Go line by line through the entries below and copy those containing the string "moderate".

> _MATERIAL SHOWN_:
::::::::::

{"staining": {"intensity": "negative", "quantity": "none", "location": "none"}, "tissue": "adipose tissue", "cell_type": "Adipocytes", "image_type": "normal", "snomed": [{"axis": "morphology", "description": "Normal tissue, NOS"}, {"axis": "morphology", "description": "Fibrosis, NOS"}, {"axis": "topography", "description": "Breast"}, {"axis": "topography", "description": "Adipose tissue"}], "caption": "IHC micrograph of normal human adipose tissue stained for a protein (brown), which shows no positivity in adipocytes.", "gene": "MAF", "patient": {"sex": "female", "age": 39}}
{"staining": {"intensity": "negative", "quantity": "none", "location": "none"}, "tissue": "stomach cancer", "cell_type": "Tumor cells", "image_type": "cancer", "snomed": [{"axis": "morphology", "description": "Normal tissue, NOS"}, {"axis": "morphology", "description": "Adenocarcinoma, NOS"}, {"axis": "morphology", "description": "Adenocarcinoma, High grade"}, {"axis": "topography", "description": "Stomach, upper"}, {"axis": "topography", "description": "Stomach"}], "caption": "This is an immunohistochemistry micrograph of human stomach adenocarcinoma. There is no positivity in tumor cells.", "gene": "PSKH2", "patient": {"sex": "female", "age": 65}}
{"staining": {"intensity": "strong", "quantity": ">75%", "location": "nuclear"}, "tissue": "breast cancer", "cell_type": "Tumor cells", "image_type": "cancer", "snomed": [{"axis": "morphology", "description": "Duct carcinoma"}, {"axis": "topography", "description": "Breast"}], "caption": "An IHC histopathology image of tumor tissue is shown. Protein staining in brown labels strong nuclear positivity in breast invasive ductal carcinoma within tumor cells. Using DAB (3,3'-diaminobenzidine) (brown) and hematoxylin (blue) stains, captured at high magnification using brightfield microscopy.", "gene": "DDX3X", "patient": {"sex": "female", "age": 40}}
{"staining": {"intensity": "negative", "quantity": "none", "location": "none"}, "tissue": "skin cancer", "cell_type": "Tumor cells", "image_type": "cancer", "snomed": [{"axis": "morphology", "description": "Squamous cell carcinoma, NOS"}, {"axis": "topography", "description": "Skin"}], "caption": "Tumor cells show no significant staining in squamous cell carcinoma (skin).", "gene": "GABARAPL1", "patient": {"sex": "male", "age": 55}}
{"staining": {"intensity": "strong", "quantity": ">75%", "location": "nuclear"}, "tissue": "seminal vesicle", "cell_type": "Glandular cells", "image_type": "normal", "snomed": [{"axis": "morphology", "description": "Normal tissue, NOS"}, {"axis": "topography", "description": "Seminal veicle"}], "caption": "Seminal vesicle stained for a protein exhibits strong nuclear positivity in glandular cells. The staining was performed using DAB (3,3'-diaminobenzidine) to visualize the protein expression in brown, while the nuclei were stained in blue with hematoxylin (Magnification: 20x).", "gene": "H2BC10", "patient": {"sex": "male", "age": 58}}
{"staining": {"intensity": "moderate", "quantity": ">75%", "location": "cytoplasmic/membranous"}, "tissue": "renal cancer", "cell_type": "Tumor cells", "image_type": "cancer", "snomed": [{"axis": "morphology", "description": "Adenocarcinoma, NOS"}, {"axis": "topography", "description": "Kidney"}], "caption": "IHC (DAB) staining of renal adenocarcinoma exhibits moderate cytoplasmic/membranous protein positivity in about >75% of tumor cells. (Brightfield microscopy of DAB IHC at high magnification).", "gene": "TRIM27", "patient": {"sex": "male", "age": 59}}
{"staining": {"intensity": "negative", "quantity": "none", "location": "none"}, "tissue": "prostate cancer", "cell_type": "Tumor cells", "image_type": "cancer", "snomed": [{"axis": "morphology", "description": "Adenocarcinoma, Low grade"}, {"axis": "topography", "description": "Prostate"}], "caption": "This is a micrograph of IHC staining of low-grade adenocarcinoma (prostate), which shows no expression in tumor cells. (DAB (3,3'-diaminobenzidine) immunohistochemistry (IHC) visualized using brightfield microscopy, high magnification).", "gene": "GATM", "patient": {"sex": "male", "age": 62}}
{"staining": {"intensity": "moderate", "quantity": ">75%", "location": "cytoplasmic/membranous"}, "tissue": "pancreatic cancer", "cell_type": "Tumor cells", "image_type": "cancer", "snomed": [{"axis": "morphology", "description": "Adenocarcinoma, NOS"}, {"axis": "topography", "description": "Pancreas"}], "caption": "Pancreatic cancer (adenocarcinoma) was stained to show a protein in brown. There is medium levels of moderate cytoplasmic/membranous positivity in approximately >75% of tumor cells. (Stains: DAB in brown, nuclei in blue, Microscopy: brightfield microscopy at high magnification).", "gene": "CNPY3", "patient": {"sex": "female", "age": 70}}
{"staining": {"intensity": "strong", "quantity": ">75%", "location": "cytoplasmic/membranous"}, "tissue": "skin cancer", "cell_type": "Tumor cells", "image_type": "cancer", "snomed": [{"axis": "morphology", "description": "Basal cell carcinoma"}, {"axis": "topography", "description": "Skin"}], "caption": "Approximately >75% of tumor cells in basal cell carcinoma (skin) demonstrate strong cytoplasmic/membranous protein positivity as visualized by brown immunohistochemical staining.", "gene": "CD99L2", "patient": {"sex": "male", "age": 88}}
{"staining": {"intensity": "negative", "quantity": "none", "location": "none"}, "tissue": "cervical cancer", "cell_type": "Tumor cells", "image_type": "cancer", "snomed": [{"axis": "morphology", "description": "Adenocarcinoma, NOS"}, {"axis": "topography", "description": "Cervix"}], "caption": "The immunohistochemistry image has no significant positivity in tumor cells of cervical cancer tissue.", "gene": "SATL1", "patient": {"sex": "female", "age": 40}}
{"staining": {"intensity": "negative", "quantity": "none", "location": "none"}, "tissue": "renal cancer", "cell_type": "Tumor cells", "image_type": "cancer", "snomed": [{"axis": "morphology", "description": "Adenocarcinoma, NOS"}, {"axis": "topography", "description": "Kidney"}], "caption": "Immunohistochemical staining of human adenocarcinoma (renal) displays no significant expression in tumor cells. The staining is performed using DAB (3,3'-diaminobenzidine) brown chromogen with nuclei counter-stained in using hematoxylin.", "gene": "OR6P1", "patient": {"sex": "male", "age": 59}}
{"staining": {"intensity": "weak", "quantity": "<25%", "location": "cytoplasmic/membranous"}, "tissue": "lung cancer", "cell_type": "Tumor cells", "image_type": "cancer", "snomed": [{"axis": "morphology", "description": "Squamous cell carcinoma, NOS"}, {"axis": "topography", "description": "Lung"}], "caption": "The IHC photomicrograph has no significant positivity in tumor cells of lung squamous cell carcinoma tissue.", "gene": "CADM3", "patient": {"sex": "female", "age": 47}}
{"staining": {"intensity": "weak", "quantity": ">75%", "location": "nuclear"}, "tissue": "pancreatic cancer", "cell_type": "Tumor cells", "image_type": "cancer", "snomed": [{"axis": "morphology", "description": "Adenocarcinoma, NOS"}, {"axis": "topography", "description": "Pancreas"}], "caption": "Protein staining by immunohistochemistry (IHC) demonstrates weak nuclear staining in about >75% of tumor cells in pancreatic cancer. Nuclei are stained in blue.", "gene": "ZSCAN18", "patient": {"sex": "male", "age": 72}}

::::::::::

> _WRITTEN RESPONSE_:
{"staining": {"intensity": "moderate", "quantity": ">75%", "location": "cytoplasmic/membranous"}, "tissue": "renal cancer", "cell_type": "Tumor cells", "image_type": "cancer", "snomed": [{"axis": "morphology", "description": "Adenocarcinoma, NOS"}, {"axis": "topography", "description": "Kidney"}], "caption": "IHC (DAB) staining of renal adenocarcinoma exhibits moderate cytoplasmic/membranous protein positivity in about >75% of tumor cells. (Brightfield microscopy of DAB IHC at high magnification).", "gene": "TRIM27", "patient": {"sex": "male", "age": 59}}
{"staining": {"intensity": "moderate", "quantity": ">75%", "location": "cytoplasmic/membranous"}, "tissue": "pancreatic cancer", "cell_type": "Tumor cells", "image_type": "cancer", "snomed": [{"axis": "morphology", "description": "Adenocarcinoma, NOS"}, {"axis": "topography", "description": "Pancreas"}], "caption": "Pancreatic cancer (adenocarcinoma) was stained to show a protein in brown. There is medium levels of moderate cytoplasmic/membranous positivity in approximately >75% of tumor cells. (Stains: DAB in brown, nuclei in blue, Microscopy: brightfield microscopy at high magnification).", "gene": "CNPY3", "patient": {"sex": "female", "age": 70}}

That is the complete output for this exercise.